La VLC d’un terrain non bâti est calculée en multipliant la superficie cadastrale (en hectares) par un tarif communal ou de section, exprimé en euros par hectare, propre à la catégorie de culture du terrain (terres labourables, prés, vignes, bois, etc.). Ces tarifs de référence ont été fixés en 1970 et sont actualisés chaque année par le coefficient légal de revalorisation (+ 0,8 % en 2026). La base imposable est ensuite 80 % de cette VLC.
Les terres en friche bénéficient-elles d’une exonération de TFPNB ?
Non, il n’existe pas d’exonération automatique pour les terres à l’abandon ou en friche. La TFPNB est due tant que le terrain existe et n’est pas expressément exonéré. Une terre en friche continue d’être classée dans sa catégorie cadastrale d’origine, sauf modification sur demande en cas de changement durable de nature. En revanche, si la friche est boisée naturellement ou volontairement, une exonération temporaire au titre des boisements peut être demandée auprès du service des impôts.
Un terrain constructible non bâti peut-il faire l’objet d’une majoration de taxe ?
Oui. L’article 1396 du CGI permet aux communes de voter une majoration de la valeur locative cadastrale des terrains constructibles situés en zone U ou AU, jusqu’à 3 € par m². Cette majoration s’ajoute au calcul normal de la TFPNB et vise à décourager la rétention foncière dans les zones sous tension. Elle doit faire l’objet d’une délibération explicite du conseil municipal — vérifier auprès de la mairie si cette délibération existe dans votre commune.
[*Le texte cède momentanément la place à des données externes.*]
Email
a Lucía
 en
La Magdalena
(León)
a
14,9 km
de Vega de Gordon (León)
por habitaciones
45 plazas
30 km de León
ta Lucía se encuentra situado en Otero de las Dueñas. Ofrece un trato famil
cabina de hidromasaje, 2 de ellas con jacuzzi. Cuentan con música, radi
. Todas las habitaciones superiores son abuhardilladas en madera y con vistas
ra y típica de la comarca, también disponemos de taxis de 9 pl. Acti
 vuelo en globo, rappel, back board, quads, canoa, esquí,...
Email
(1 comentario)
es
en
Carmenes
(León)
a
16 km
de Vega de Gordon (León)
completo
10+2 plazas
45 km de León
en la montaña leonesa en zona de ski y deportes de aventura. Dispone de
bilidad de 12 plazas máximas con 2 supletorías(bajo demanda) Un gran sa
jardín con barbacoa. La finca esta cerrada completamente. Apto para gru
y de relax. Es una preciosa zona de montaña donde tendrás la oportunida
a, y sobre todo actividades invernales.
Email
Peut-on contester le classement cadastral de son terrain pour réduire la TFPNB ?
Oui, une réclamation contentieuse peut être déposée auprès du SIP si le classement cadastral ne correspond pas à la nature réelle du terrain. Il faut démontrer que la parcelle devrait être classée dans une catégorie différente (ex. lande au lieu de terre labourable), avec des justificatifs photographiques et éventuellement un constat d’huissier. La demande doit intervenir avant le 31 décembre N+1. Si le SIP rejette, le tribunal administratif peut être saisi dans les deux mois.
Qui paie la TFPNB lorsque le terrain est loué à un agriculteur ?
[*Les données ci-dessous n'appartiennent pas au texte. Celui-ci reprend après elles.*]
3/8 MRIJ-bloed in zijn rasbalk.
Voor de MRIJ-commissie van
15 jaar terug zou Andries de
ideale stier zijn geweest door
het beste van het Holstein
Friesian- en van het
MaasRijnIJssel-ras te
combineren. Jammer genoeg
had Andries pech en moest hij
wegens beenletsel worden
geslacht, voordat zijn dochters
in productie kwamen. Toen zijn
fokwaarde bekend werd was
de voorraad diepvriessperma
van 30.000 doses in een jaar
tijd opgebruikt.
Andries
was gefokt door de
La TFPNB est due par le propriétaire du terrain, pas par le locataire exploitant. Toutefois, il est courant en pratique que le bail rural prévoie que le preneur rembourse tout ou partie de la taxe foncière au propriétaire. L’article L. 415-3 du Code rural encadre ce remboursement dans les baux ruraux soumis au statut du fermage. L’exonération partielle de 30 % au titre de l’article 1394 B bis CGI reste acquise au propriétaire dès lors que le terrain est classé en catégorie agricole, indépendamment du contrat de bail.
La TFPNB s’applique-t-elle en cas de nue-propriété d’un terrain ?
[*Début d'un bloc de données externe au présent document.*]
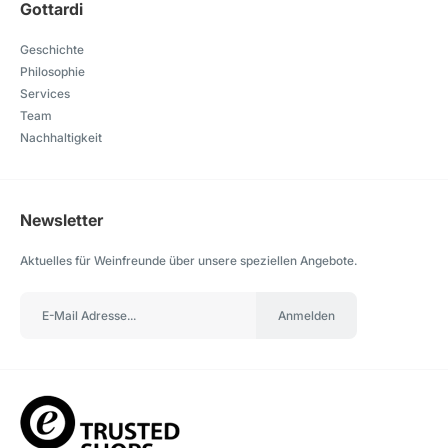
Gottardi
Geschichte
Philosophie
Services
Team
Nachhaltigkeit
Newsletter
Aktuelles für Weinfreunde über unsere speziellen Angebote.
Anmelden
En cas de démembrement de propriété, la TFPNB est due par l’usufruitier, et non par le nu-propriétaire. L’usufruitier est réputé disposer des revenus ou de l’usage du bien ; c’est donc lui qui supporte la charge fiscale. Cette règle est constante en droit fiscal français (doctrine DGFiP confirmée par la jurisprudence administrative) et s’applique aussi bien pour la TFPB que pour la TFPNB. Le nu-propriétaire ne reçoit aucun avis d’imposition à ce titre.